The Shame Series Continues: What’s The Point of Confronting This? (Or, Can She Please Stop Writing About This Now?)

The reason I’m writing about shame so much recently is that I can see how common it is to the human experience and how it cripples us, creating more drama in our lives than in the typical soap opera on daytime TV.  I see how it stops us from being our brave selves.  I see it in clients and friends, in people all around me.  I see it in all of the haters on social media and in the self-righteous commentators on TV and radio.  I can see it is because I’ve come to know it so well myself.

Shame is that awful feeling we have when we feel like we aren’t worthy of being loved, when we feel that profound disconnection from others we need.  Shame is ubiquitous (only sociopaths feel none) and it’s easy to understand why.  Chalk it up to civilizing children.  Lord knows how many times as tiny children we heard “no”, “stop”, “that’s bad” as our parents did their best to keep us safe and under some measure of control.  (My father used to say that I got myself into so much trouble, it would be a miracle if I made it to 21.)  Then as older kids, we might have heard “what do you think you are doing?” or “shame on you” or “you know better than that” because adults wanted to keep our sexual curiosity in check due to the unintended consequences of that (pregnancy, STDs, big hurts), not to mention the iconic bad decision making of teenagers.  All of these phrases were meant to stop us and create a course correction of sorts, but because the sentiment was based in judgment, they also generated this awful feeling called shame.

You feel guilt when you think you’ve done something bad.  You feel shame when you think that you are bad.

It hurts to be judged, especially by the people who love us the best.  Afterall, if they think we’re bad, we must be bad.

If you or your child is a perfectionist, shame is at the root, hiding, stealthy, even sneaky.  Maybe your culture approves of this drive for absolute perfection.  Maybe you’ve won awards or have taken your personal value from the perceived admiration of others around you.  College admissions certainly stokes this up.  But make no mistake – hidden away, shame wreaks havoc in your life. It messes with your health since the fear of doing something wrong keeps you in a chronic state of fight-flight-or-freeze.

Does your child have physical issues like stomach pain or headaches or even repetitive sports injuries?  Yup.  There’s shame under there.

Shame also interferes with your relationships, because you are only as good as your last success and no one can be allowed to know what a screw-up you really are inside. You’ll always hold a piece of yourself apart, for fear of rejection.  Been there.  Done that.

So no intimacy or rest for you.  Ever.

Saddest and most important of all, there is little creativity being expressed because to do that is to risk rejection and the shame within you will not let that happen.  So over time you do what you’ve always done, except really really really well.  Over and over.  Deluding yourself into thinking you’re growing.  One-trick pony.  And all the wildly interesting stuff, the juice of life within you that thrives on risk and change, goes unexpressed… and we all lose.

So what’s the point of hanging on to shame?  Does it protect us in the long run and make our life worth living?  Nah.  It’s actually more like a silent and creepy cancer that chokes us off from our authentic self.
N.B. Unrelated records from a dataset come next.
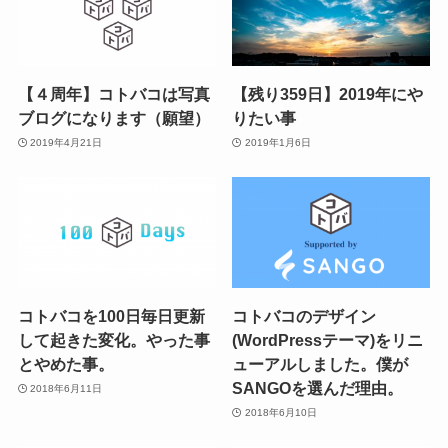
【４周年】コトバコは写真
【残り359日】2019年にや
ブログになります（願望）
りたい事
2019年4月21日
2019年1月6日
コトバコを100日毎日更新
コトバコのデザイン
して起きた変化。やった事
(WordPressテーマ)をリニ
とやめた事。
ューアルしました。僕が
SANGOを選んだ理由。
2018年6月11日
2018年6月10日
If you are not thriving the way you’d like, and you have always been a perfectionist, go immediately and read some Brene Brown, the shame researcher.  She’ll tell you all about it in the most hilarious way.  She’ll describe how shame thrives in secrecy and silence.  In fact, the less you talk about it, the more exponential its growth.  When you finally understand it, you’ll want to expose shame to oxygen and sunlight when it surfaces next.  Best of all, you’ll want to make a joke about it.  (Shame hates to be made fun of.)  You’ll laugh about it and share it with those who have earned the right to hear it.  You’ll swap shame stories…(Warning: don’t share shame stories with just anyone because shame-based people will only make you feel worse.  Share with friends that offer compassion and empathy.  Shame hates empathy.)

Soon, swapping shame stories will be the new black.

It won’t take long before you’ll feel more relaxed, more comfortable in your skin.  And best of all, that creation power that was waiting in the wings to be noticed and expressed will open up your life in ways you cannot imagine.  All good.

I still get paralyzed by shame a few times per day, but at least now I notice it for what it is and I laugh, saying out loud, “Oh, yeah.  Should HaveAlready Mastered Everything.  Hilarious.  Good try.”   The Shame Series Continues:  Whats The Point of Confronting This? (Or, Can She Please Stop Writing About This Now?)

So here’s your homework assignment for the week:  tell someone who has earned the right to hear it your scariest shame secret.  Then give yourself lots and lots and lots of approval because you just took a giant step toward freedom.